The study found that headache and neuropathic (nerve) pain in the extremities are the most common types of pain that people experience, affecting 43 percent and 26 percent of people with MS, respectively.
The least common type of MS pain is in the face known as trigeminal neuralgia, according to the study.
Trigeminal neuralgia is a kind of sharp and stabbing pain in the face that originates from damage to the trigeminal nerve, which is responsible for facial motor functions and sensations. It’s sometimes confused with dental pain.
Another common type of pain from MS is what’s known as Lhermitte’s sign, which is a brief and sharp electric-shock-like sensation that runs from the back of the head down the spine and into the limbs.
People often feel Lhermitte’s sign when they bend their neck forward.
Multiple sclerosis can be difficult to diagnose.
Besides the fact that no single test can detect the disease, MS symptoms can mimic those of a number of other conditions, and they can change over time.
Symptoms can also vary from person to person — and from day to day in the same person.
To diagnose the disease, healthcare providers use a number of tools and tests that help rule out other possible causes.
Medical history: Doctors ask for details about personal and family health history, and question patients carefully about symptoms, their duration, and their onset.
Physical examination: A physical exam will most likely include tests to determine the health of nerves and muscles.
Doctors may look for weakness in specific parts of the body, uncoordinated eye movements, and problems with balance, vision, and speech.
Magnetic resonance imaging (MRI): If doctors suspect MS after an exam, they will order additional diagnostic tests, starting with an MRI.
In MS, doctors take scans of the brain or spine depending on the symptoms and physical exam.
The resulting pictures can show patches, or scars, in the central nervous system where myelin has been destroyed.
Since other disorders can cause these plaques, an MRI scan can’t provide definitive evidence of multiple sclerosis, but doctors rely primarily on MRIs to see evidence of the disease.
MRIs are also important in tracking the progress of the disease, and doctors may order new tests from time to time to monitor a patient’s condition.
Cerebrospinal fluid collection (CSF collection): If the diagnosis is not clear, doctors may take a sample of spinal fluid.
Doctors examine the sample for abnormalities associated with MS, such as an increase in white blood cells and high levels of an antibody called immunoglobulin G.
Evoked response tests (ERTs): These electronic tests, sometimes called evoked potential tests, measure the speed of brain connections.
The most common ERTs are the visual evoked response test (VER), the brain stem auditory evoked response test (BAER), and the sensory evoked response test (SER).

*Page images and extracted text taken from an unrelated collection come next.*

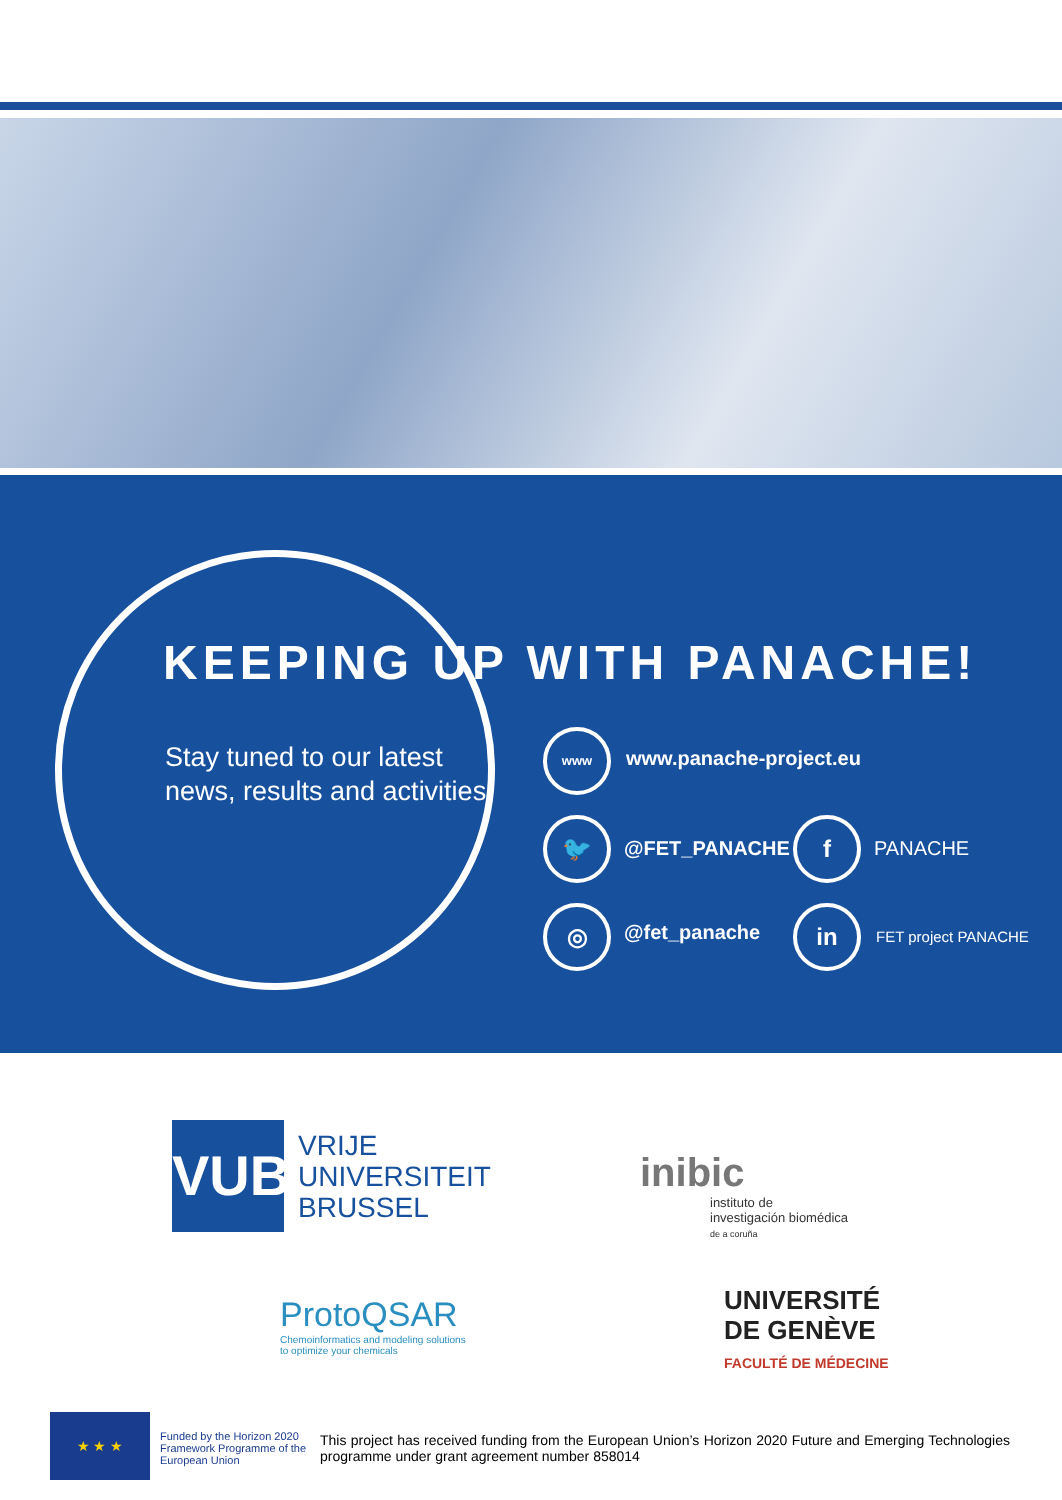KEEPING UP WITH PANACHE!
Stay tuned to our latest
news, results and activities
www
www.panache-project.eu
🐦
@FET_PANACHE
f
PANACHE
◎
@fet_panache
in
FET project PANACHE
VUB
VRIJE
UNIVERSITEIT
BRUSSEL
inibic
instituto de
investigación biomédica
de a coruña
ProtoQSAR
Chemoinformatics and modeling solutions
to optimize your chemicals
UNIVERSITÉ
DE GENÈVE
FACULTÉ DE MÉDECINE
★ ★ ★
Funded by the Horizon 2020 Framework Programme of the European Union
This project has received funding from the European Union’s Horizon 2020 Future and Emerging Technologies programme under grant agreement number 858014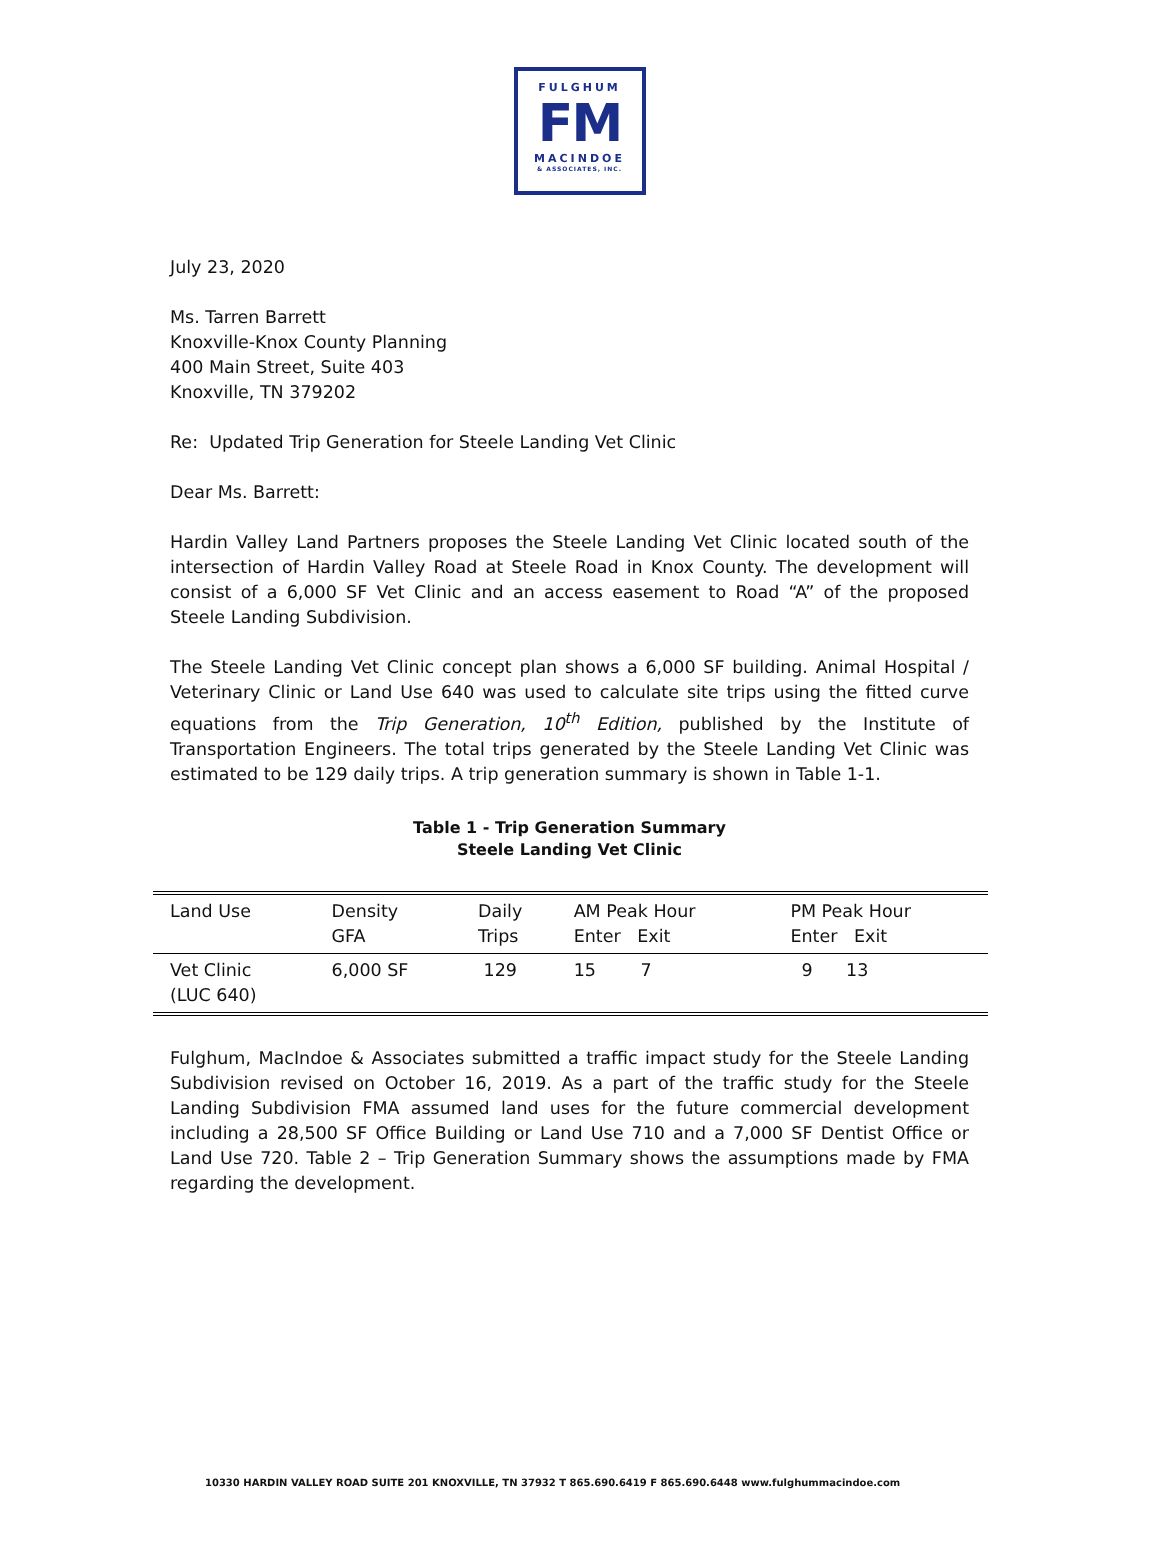FULGHUM
FM
MACINDOE
& ASSOCIATES, INC.
July 23, 2020
Ms. Tarren Barrett
Knoxville-Knox County Planning
400 Main Street, Suite 403
Knoxville, TN 379202
Re: Updated Trip Generation for Steele Landing Vet Clinic
Dear Ms. Barrett:
Hardin Valley Land Partners proposes the Steele Landing Vet Clinic located south of the intersection of Hardin Valley Road at Steele Road in Knox County. The development will consist of a 6,000 SF Vet Clinic and an access easement to Road “A” of the proposed Steele Landing Subdivision.
The Steele Landing Vet Clinic concept plan shows a 6,000 SF building. Animal Hospital / Veterinary Clinic or Land Use 640 was used to calculate site trips using the fitted curve equations from the Trip Generation, 10<sup>th</sup> Edition, published by the Institute of Transportation Engineers. The total trips generated by the Steele Landing Vet Clinic was estimated to be 129 daily trips. A trip generation summary is shown in Table 1-1.
Table 1 - Trip Generation Summary
Steele Landing Vet Clinic
| Land Use | Density GFA | Daily Trips | AM Peak Hour Enter Exit | PM Peak Hour Enter Exit |
| --- | --- | --- | --- | --- |
| Vet Clinic (LUC 640) | 6,000 SF | 129 | 15 7 | 9 13 |
Fulghum, MacIndoe & Associates submitted a traffic impact study for the Steele Landing Subdivision revised on October 16, 2019. As a part of the traffic study for the Steele Landing Subdivision FMA assumed land uses for the future commercial development including a 28,500 SF Office Building or Land Use 710 and a 7,000 SF Dentist Office or Land Use 720. Table 2 – Trip Generation Summary shows the assumptions made by FMA regarding the development.
10330 HARDIN VALLEY ROAD SUITE 201 KNOXVILLE, TN 37932 T 865.690.6419 F 865.690.6448 www.fulghummacindoe.com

In each of these tests, doctors attach wires to a patient’s scalp. Then, depending on the test, they give patients visual, auditory, or sensory stimulation.
These stimuli are a checkerboard pattern patients see on a monitor, a series of clicks they hear through earphones, or short electrical impulses they feel on an arm or leg.
The tests measure the speed of visual, hearing, and sensory pathways, and can detect areas in the brain that may have been damaged by MS.